日々の生活の中、湯沢がもつ魅力に触れられ、目にはいることで、まちとの関わりや市民同士の交流が始まる。今回取り入れた要素の絵どうろう・曲木家具・地酒以外にも湯沢の魅力はたくさんある。市民との距離を縮められるこのエリアを利用し、市民を巻き込んだ多くの活動がされることを期待する。本提案により湯沢の魅力が引き出された空間や交流がこのまちの価値を多くの人に伝えるきっかけとしたい。

参考文献

◇文化庁 国指定文化財等データベース

◇馬場正尊+Open A (2016)エリアリノベーション『変化の構造とローカライズ』

研究を終えて

田舎と言われる場所ほどその人に与えられる役割が今は少ないように感じます。
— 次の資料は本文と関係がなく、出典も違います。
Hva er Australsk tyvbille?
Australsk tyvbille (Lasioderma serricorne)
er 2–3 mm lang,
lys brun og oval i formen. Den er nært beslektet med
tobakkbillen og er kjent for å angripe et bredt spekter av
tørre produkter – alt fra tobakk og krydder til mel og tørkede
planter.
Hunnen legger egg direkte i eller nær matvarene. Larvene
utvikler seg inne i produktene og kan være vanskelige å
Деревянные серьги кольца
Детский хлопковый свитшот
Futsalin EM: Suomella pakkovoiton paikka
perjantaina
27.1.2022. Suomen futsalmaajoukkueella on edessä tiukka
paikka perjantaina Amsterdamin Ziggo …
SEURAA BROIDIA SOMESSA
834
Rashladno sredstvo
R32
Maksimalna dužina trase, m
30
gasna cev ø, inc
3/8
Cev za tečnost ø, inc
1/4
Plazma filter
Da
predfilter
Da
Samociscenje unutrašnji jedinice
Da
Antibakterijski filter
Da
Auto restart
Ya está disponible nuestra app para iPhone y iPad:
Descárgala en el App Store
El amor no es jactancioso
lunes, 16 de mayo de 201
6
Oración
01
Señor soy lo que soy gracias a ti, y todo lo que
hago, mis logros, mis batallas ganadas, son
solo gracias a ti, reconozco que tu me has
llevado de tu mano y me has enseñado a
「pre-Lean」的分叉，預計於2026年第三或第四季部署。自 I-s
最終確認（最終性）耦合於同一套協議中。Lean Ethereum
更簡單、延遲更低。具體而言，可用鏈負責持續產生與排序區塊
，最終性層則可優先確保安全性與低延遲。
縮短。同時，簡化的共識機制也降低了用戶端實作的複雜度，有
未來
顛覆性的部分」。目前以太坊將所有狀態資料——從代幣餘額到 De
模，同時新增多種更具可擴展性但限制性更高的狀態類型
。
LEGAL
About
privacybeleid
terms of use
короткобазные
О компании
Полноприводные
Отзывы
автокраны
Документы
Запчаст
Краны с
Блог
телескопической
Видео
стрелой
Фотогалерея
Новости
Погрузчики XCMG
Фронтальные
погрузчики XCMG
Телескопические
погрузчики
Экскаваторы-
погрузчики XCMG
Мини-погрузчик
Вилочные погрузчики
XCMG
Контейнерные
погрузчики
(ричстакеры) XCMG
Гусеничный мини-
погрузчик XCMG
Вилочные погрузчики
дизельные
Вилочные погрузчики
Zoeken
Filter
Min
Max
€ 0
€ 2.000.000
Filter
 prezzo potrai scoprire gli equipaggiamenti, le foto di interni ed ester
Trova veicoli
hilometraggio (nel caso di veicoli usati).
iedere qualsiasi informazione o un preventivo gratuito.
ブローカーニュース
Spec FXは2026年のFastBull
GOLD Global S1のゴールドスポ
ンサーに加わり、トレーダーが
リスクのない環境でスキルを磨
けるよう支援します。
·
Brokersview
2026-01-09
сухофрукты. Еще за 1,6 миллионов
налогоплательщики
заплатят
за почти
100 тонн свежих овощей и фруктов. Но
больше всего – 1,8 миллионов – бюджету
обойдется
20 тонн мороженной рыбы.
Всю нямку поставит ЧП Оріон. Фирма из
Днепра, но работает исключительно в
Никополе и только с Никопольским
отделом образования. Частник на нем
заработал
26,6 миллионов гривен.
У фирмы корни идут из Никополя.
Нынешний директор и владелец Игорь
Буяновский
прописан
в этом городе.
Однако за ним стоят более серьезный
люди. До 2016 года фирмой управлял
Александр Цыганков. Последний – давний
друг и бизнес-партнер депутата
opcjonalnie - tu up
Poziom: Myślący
具体的にいうと、高校に通う地元の学生は、ほとんど人が家と学校の往復で他の居場所での立場を確立していないことがあります。当時、私が湯沢市に暮らしているときがそうでした。湯沢の外から、俯瞰して研究を進められたことですでにそこにあった魅力に気づくことができました。その土地に暮らす人にとって身近な場所で、知識や体験を重ねることやあるものを介して人と人が出会う機会の豊富さが人の豊かさにつながると思います。市民の皆さんが本当のまちの価値を一緒に探しだせる場の創造を目標にこれからの道も頑張っていきます。